Dalam pernyataannya, Sidarta menilai bahwa ucapan tersebut kurang mencerminkan semangat dialog sosial yang konstruktif, yang seharusnya dijaga oleh seluruh pihak, terutama oleh pejabat negara.
“Organisasi buruh tidak pernah bermaksud mengatur pemerintah. Kami hanya berperan sebagai penyambung aspirasi pekerja berdasarkan data dan kondisi nyata di lapangan, melalui mekanisme yang sah secara hukum dan konstitusi,” ujarnya.
Sidarta menegaskan bahwa peran serikat buruh adalah representasi pekerja/buruh dalam memperjuangkan hak, kepentingan, dan kesejahteraan mereka, bukan untuk menentang kebijakan pemerintah, melainkan memastikan kebijakan tersebut berpihak secara adil kepada semua pihak.
Lebih lanjut, ia menekankan pentingnya menjaga keseimbangan antara berbagai kepentingan, baik pekerja, pengusaha, maupun pemerintah.
“Pemerintah tidak dapat hanya mendengar satu suara saja, apalagi jika hanya mewakili kepentingan modal seperti yang sering terjadi selama ini. Kami di serikat buruh mendukung terciptanya iklim investasi yang sehat dan produktif, namun di saat yang sama, pekerja juga harus mendapatkan penghargaan yang layak sesuai kontribusinya,” tambahnya.
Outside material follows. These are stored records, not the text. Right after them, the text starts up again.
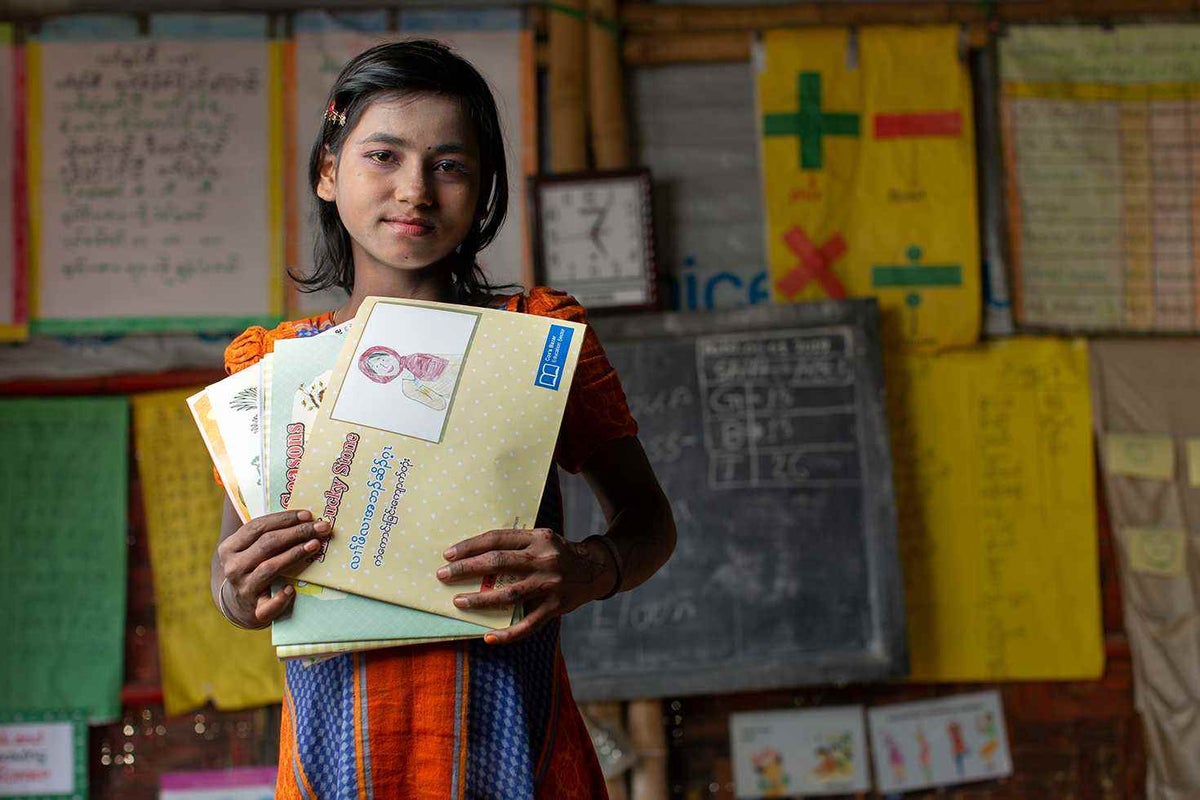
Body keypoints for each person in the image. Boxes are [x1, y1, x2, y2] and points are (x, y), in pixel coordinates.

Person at [209, 40, 676, 800]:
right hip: (339, 761)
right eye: (383, 156)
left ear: (484, 186)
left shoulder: (538, 336)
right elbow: (231, 578)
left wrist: (591, 568)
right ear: (329, 172)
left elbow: (649, 519)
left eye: (450, 165)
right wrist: (239, 588)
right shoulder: (274, 368)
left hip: (516, 751)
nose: (415, 190)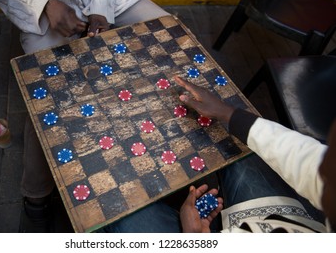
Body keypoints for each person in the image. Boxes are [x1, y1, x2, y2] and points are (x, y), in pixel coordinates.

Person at [0, 0, 170, 231]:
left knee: (172, 46)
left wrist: (101, 9)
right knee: (47, 102)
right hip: (45, 15)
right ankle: (36, 197)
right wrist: (47, 3)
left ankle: (170, 153)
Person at [102, 76, 335, 233]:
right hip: (281, 222)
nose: (320, 164)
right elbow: (310, 159)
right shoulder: (324, 173)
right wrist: (228, 113)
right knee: (240, 146)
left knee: (120, 211)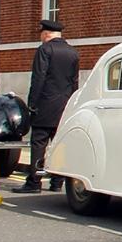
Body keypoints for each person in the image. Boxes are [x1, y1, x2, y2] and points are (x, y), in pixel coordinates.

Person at [19, 16, 79, 192]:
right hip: (64, 104)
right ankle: (57, 182)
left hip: (45, 103)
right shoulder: (72, 52)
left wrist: (32, 102)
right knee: (59, 145)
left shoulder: (44, 50)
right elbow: (74, 81)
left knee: (39, 144)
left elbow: (39, 78)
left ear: (46, 34)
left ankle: (34, 181)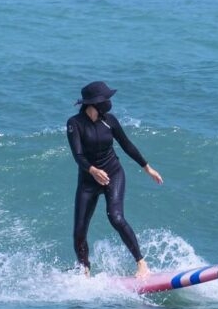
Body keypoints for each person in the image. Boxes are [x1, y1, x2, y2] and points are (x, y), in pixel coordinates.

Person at [66, 81, 163, 277]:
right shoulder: (74, 124)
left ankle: (142, 264)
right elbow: (78, 155)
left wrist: (147, 168)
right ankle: (84, 271)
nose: (108, 102)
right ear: (93, 102)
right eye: (105, 99)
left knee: (116, 217)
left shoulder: (109, 120)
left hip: (113, 173)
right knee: (79, 232)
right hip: (88, 181)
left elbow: (126, 145)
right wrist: (92, 170)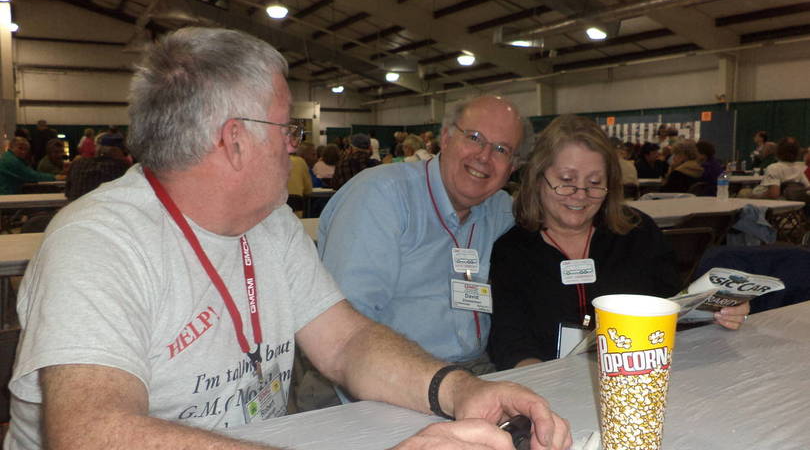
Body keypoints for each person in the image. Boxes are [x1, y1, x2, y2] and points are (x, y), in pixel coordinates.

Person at [5, 27, 570, 450]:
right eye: (288, 129)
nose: (294, 146)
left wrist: (458, 391)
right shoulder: (98, 243)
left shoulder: (270, 223)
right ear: (235, 140)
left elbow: (347, 344)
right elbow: (89, 434)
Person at [487, 115, 750, 370]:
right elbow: (510, 340)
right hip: (552, 385)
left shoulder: (638, 232)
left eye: (595, 183)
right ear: (537, 178)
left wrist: (717, 313)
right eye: (566, 181)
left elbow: (672, 307)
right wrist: (543, 384)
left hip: (636, 375)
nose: (580, 195)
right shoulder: (512, 250)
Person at [318, 95, 530, 375]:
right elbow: (342, 334)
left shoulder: (501, 211)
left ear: (512, 167)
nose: (484, 156)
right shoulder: (381, 197)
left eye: (502, 149)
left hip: (478, 369)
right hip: (382, 372)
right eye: (475, 137)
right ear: (445, 138)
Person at [64, 144, 130, 201]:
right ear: (117, 152)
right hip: (105, 212)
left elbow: (67, 193)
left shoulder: (77, 163)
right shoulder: (121, 168)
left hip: (74, 210)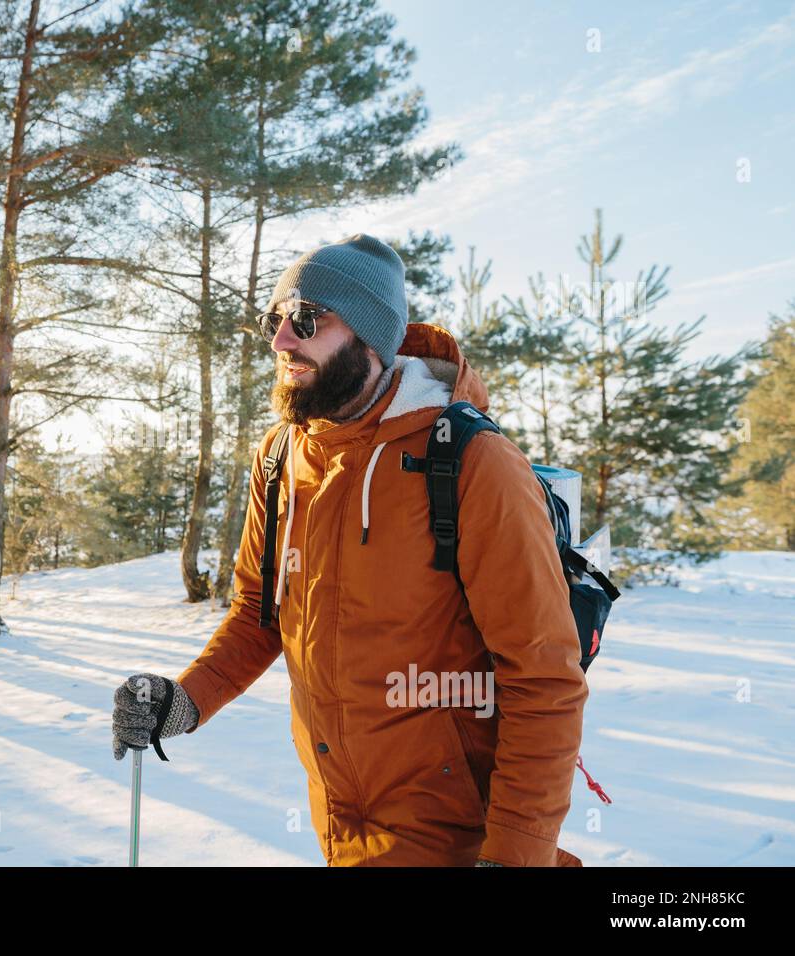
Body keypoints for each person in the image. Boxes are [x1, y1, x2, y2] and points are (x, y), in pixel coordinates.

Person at [111, 233, 588, 867]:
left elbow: (545, 678)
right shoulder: (283, 456)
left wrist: (515, 855)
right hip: (341, 820)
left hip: (461, 837)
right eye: (275, 320)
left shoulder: (473, 462)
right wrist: (188, 699)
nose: (282, 341)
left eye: (306, 319)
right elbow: (261, 611)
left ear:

Menurut Sidarta, pandangan yang memposisikan serikat buruh sebagai penghambat investasi atau pembangunan merupakan hal yang keliru dan dapat memicu keresahan di kalangan pekerja. Ia berharap para pejabat negara, termasuk Luhut Binsar Pandjaitan, dapat lebih bijak dan terbuka dalam menanggapi aspirasi buruh.
“Pernyataan yang kurang tepat justru dapat memperkeruh hubungan industrial dan menurunkan martabat pekerja, padahal mereka adalah bagian penting dalam memajukan pertumbuhan ekonomi nasional,” tutupnya.
Dengan pernyataan tersebut, DPD FSP LEM SPSI Jawa Barat menegaskan komitmennya untuk terus memperjuangkan keadilan upah dan hubungan industrial yang harmonis, sebagai bagian dari upaya membangun kesejahteraan pekerja dan kemajuan ekonomi bangsa.